Даже внешне они представляли собой две полные противоположности. Гоголь был молод, свеж, лицо имел востроносое, гладкое, носил шелковистые усы и длинные волосы, которые постоянно приходилось убирать с блестящих, как у грача, глаз. Гурд разменял шестой десяток, волосы умащивал и гладко зачесывал назад, а виски брил, давая возможность каждому пересчитать все оспины на своем умном породистом лице с утиным носом и тонкими губами. Но главной деталью его портрета являлись глаза, глубокие, угольные и до того неживые, словно были созданы они не природою, а нарисованы под такими же угольными бровями. Никакие улыбки, никакие гримасы не могли оживить этих черных глаз, всегда смотревших с мертвенной бесстрастностью.

Вот и сейчас, встретившись взглядом с незваным гостем, Гоголь ощутил знакомую тоскливую подавленность, которая всегда охватывала его при общении с Гуро.

– Чем обязан столь неурочному визиту, Яков Петрович? – спросил он, постаравшись сделать это как можно холоднее, дабы не выдать своих истинных чувств.

– Полноте, голубчик, никто не принуждает вас притворяться! – насмешливо воскликнул Гуро. – Нежелательному визиту, хотели вы сказать? А я-то, наивный, думал, что вы скучали по мне.

Раздвинув полы сюртука так, что взору открылся серый жилет с искрой, Гуро, не дожидаясь приглашения, сел на крякнувший стул, поставил между широко раздвинутых ног трость с орлиною головою, а сверху положил бледную руку, украшенную золотым перстнем с красным камнем. По случайному совпадению как раз в это мгновение колокол на башне начал отбивать полночь.

Гоголь невольно вздрогнул, поставил свечу на стол и тоже сел, подобрав ноги под себя. Ему было неловко, что он принимает столь импозантного гостя нечесаный, в засаленном халате и панталонах со штрипками. Смущение переходило в раздражение. Гоголю захотелось выкрикнуть, что он больше не какой-то там безвестный писарь, а состоявшийся литератор, и не намерен больше терпеть высокомерных подшучиваний над собою, но язык не послушался его, предпочтя оставаться за зубами. Время, проведенное вместе в Полтавской губернии, не прошло бесследно. Там, во время расследования череды чудовищных убийств и прочей чертовщины, Гуро был непосредственным начальником Гоголя, а кроме того, спас ему жизнь, что не могло не сказаться на их взаимоотношениях.

Колокол на башне умолк.

– Я смотрю, Диканьская эпопея пошла вам на пользу, друг мой, – заговорил Гуро, как будто нарочно дожидался этого мига. – Читывал ваше сочинение. Превосходный слог, Николай Васильевич. А какие персонажи, бог мой! Но почему же нечистая сила представлена так бледно? А, позвольте, я попробую угадать! – Черные глаза впились в собеседника. – Вам страшно вспоминать те сверхъестественные обстоятельства, что вас едва не погубили, не так ли? Вы не осмелились дать волю вашему воображению. Напрасно, голубчик, напрасно. Да и не стоит бояться потустороннего, когда реальность представляет куда большую опасность. Не так ли, Николай Васильевич?

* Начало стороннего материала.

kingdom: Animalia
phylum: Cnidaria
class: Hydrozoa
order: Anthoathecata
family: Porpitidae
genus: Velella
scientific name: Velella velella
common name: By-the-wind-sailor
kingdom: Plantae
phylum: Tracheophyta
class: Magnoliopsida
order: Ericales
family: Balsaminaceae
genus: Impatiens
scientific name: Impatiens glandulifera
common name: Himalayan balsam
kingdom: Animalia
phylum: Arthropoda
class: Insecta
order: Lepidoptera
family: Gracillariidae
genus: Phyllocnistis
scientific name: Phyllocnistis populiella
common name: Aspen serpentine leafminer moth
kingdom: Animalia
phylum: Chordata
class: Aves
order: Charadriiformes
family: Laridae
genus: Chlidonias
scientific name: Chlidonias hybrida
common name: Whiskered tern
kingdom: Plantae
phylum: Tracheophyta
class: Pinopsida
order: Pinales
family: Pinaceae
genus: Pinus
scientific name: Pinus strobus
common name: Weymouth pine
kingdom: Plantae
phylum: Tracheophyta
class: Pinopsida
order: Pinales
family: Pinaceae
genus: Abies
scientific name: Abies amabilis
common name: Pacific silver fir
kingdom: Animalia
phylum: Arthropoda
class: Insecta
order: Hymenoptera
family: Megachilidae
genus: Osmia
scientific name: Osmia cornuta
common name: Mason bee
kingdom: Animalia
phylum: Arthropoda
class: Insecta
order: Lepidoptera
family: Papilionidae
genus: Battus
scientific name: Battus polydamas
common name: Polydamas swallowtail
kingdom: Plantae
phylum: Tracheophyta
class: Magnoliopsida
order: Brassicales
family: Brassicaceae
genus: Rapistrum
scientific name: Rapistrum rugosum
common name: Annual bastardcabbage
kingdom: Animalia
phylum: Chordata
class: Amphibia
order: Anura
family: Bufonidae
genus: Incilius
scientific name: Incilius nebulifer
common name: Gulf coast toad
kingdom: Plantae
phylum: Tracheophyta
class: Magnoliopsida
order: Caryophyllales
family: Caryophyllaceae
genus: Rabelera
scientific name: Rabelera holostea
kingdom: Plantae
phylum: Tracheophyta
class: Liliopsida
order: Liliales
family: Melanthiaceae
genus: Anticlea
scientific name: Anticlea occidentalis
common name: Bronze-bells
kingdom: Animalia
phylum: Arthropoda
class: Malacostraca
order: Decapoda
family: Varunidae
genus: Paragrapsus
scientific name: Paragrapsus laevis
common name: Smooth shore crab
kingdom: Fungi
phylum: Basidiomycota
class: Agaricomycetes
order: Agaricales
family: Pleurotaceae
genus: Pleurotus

Почудились ли Гоголю угрожающие нотки в голосе собеседника, или он действительно таил в себе угрозу? Вспомнилось, что в Диканьке Гуро как-то обмолвился; что ищет здесь не только таинственного убийцу, но также секрет бессмертия. Он, несомненно, имел какое- то отношение к загробному миру и его обитателям. Быть может, этим и обусловлена пугающая мертвенность его взгляда?

– Смею вас заверить, я ничего не боюсь, – заявил Гоголь, стараясь храбриться, чтобы растерянность его не стала явной.

– И напрасно, напрасно, – наставительно произнёс Гуро, перебирая пальцами на резной рукояти своей трости, отчего перстень его сверкал всеми гранями, пуская рубиновые отблески по стенам, подпертым стопками книг. – Помните ли вы, Николай Васильевич, где я имею честь служить?

– Разумеется, Яков Петрович. Кто же в России не знает Третьего отделения и рода его занятий!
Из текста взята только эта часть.